Two art exhibitions opening Saturday, April 14, in North Park focus on food, but the conversations they hope to inspire are as different as apples and oranges.
Leslie Ryan, chair of landscape architecture at NewSchool of Architecture and Design, has organized eat here now, an investigation and exploration of turning city neighborhoods into functional urban farms.
More than a year ago, Ryan led a walking tour through a section of North Park, taking notes on where food was being grown, whether it was the parking-lot-turned-community-garden of Art Produce gallery or a family’s backyard.
“The evolution has already begun,” she says, adding that even a decade or so ago, she wouldn’t have spotted half the urban agriculture she saw on her walk.
The show, which opens at Art Produce (3139 University Ave.) in conjunction with Ray at Night from 6 to 9 p.m. Saturday, April 14, will include maps showing where food is grown, stories of interesting people involved with local food production and designs by students who’ve been asked to come up with graphics and images reimagining North Park’s potential as an urban farm. Ryan says she hopes the exhibition, which will remain on view through May 12, will inspire community discourse and action.

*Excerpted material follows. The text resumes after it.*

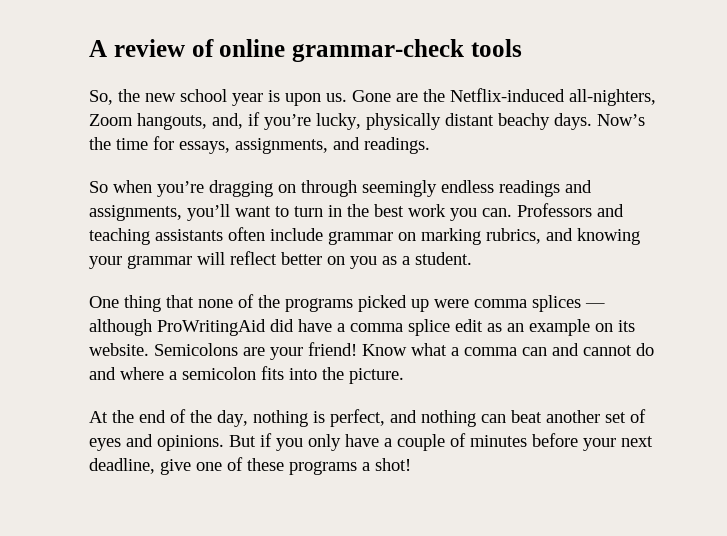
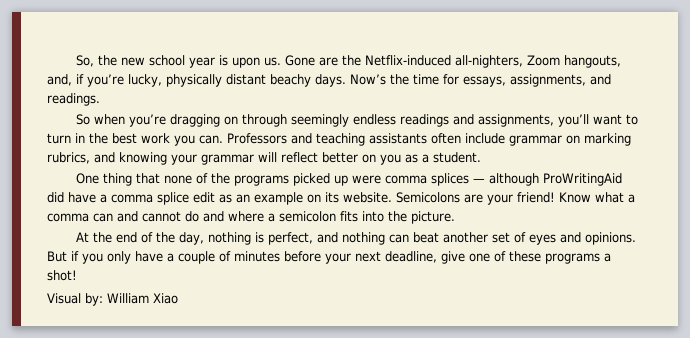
[89,39,522,62] A review of online grammar-check tools // -> (76, 61) none
(411, 464) none -> [47,293,178,306] // Visual by: William Xiao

“This is an important first step,” she says. “I think it’s an essential discussion to have. It’s one of those actions that has repercussions that go way beyond the front and back yard.”
Over at the always-experimental Garage 4141 gallery (4141 Alabama St.), participants in an exhibition called Feeder will be asked to have a different kind of discussion around the topic of food. From 6 to 8 p.m. Saturday, April 14, the Feminist Image Group (FIG) will present an installation and performance piece in which artists will spoon-feed guests. Moya Devine, Jeanne Dunn, Daphne Hill, Susan Myrland, Anna Stump and others will show work, participate in the performance or both.
The imagery and the interactive performance examine women’s roles as caregivers, taking on the task of feeding and nurturing the young, the old and the sick.
Stump, who recently tested out the performance at another exhibition, says the dichotomy between being a nurturer (in her case, a mom) and an artist is something with which she constantly struggles. She plans to talk about the issue one-on-one those who participate in the performance.“I think that energy—to create or take care of someone—comes from the same place,” she says. “So, if you’re a nurturer, you often don’t have time to be an artist.”